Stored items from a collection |
******
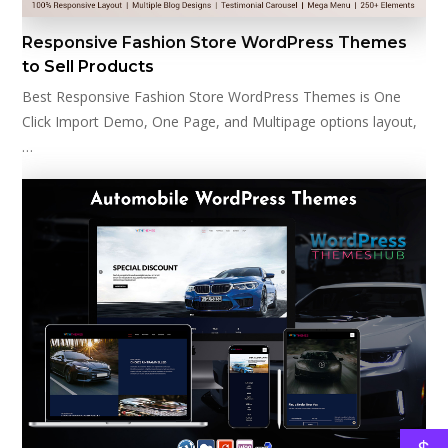
Responsive Fashion Store WordPress Themes
to Sell Products
Best Responsive Fashion Store WordPress Themes is One
Click Import Demo, One Page, and Multipage options layout,
…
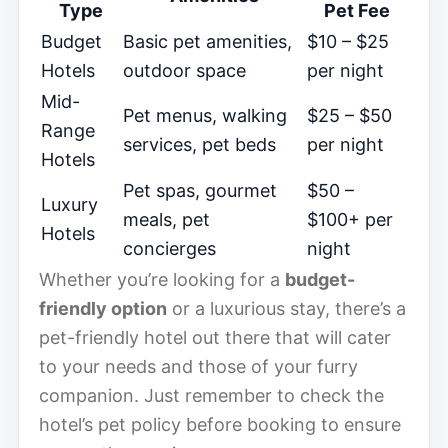
Type
Pet Fee
Budget
Basic pet amenities,
$10 – $25
Hotels
outdoor space
per night
Mid-
Pet menus, walking
$25 – $50
Range
services, pet beds
per night
Hotels
Pet spas, gourmet
$50 –
Luxury
meals, pet
$100+ per
Hotels
concierges
night
Whether you’re looking for a
budget-
friendly option
or a luxurious stay, there’s a
pet-friendly hotel out there that will cater
to your needs and those of your furry
companion. Just remember to check the
hotel’s pet policy before booking to ensure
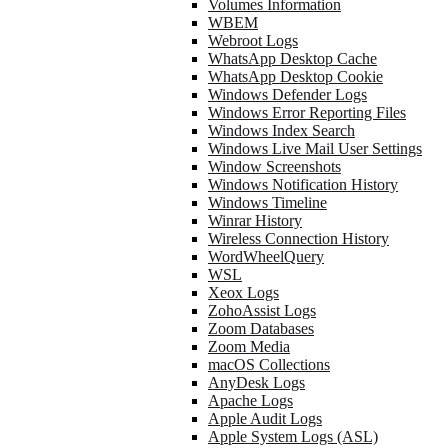
Volumes Information
WBEM
Webroot Logs
WhatsApp Desktop Cache
WhatsApp Desktop Cookie
Windows Defender Logs
Windows Error Reporting Files
Windows Index Search
Windows Live Mail User Settings
Window Screenshots
Windows Notification History
Windows Timeline
Winrar History
Wireless Connection History
WordWheelQuery
WSL
Xeox Logs
ZohoAssist Logs
Zoom Databases
Zoom Media
macOS Collections
AnyDesk Logs
Apache Logs
Apple Audit Logs
Apple System Logs (ASL)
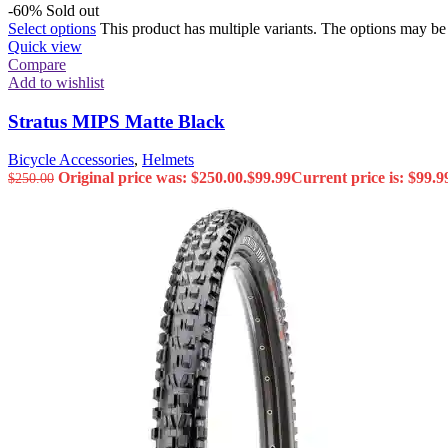
-60%
Sold out
Select options
This product has multiple variants. The options may b
Quick view
Compare
Add to wishlist
Stratus MIPS Matte Black
Bicycle Accessories
,
Helmets
Original price was: $250.00.
$
99.99
Current price is: $99.9
$
250.00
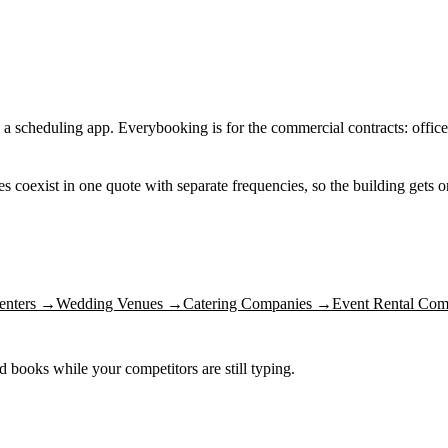
 a scheduling app. Everybooking is for the commercial contracts: office
nes coexist in one quote with separate frequencies, so the building gets
enters
→
Wedding Venues
→
Catering Companies
→
Event Rental Com
nd books while your competitors are still typing.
******
Print once more, exactly, the lines from the one with "This product has" through the last line of the data, both ends included, without any pictures.

Exercise result |
This product has multiple variants. The options may b
Quick view
Compare
Add to wishlist
Stratus MIPS Matte Black
Bicycle Accessories
,
Helmets
Original price was: $250.00.
$
99.99
Current price is: $99.9
$
250.00
 a scheduling app. Everybooking is for the commercial contracts: office
nes coexist in one quote with separate frequencies, so the building gets
enters
→
Wedding Venues
→
Catering Companies
→
Event Rental Com
nd books while your competitors are still typing.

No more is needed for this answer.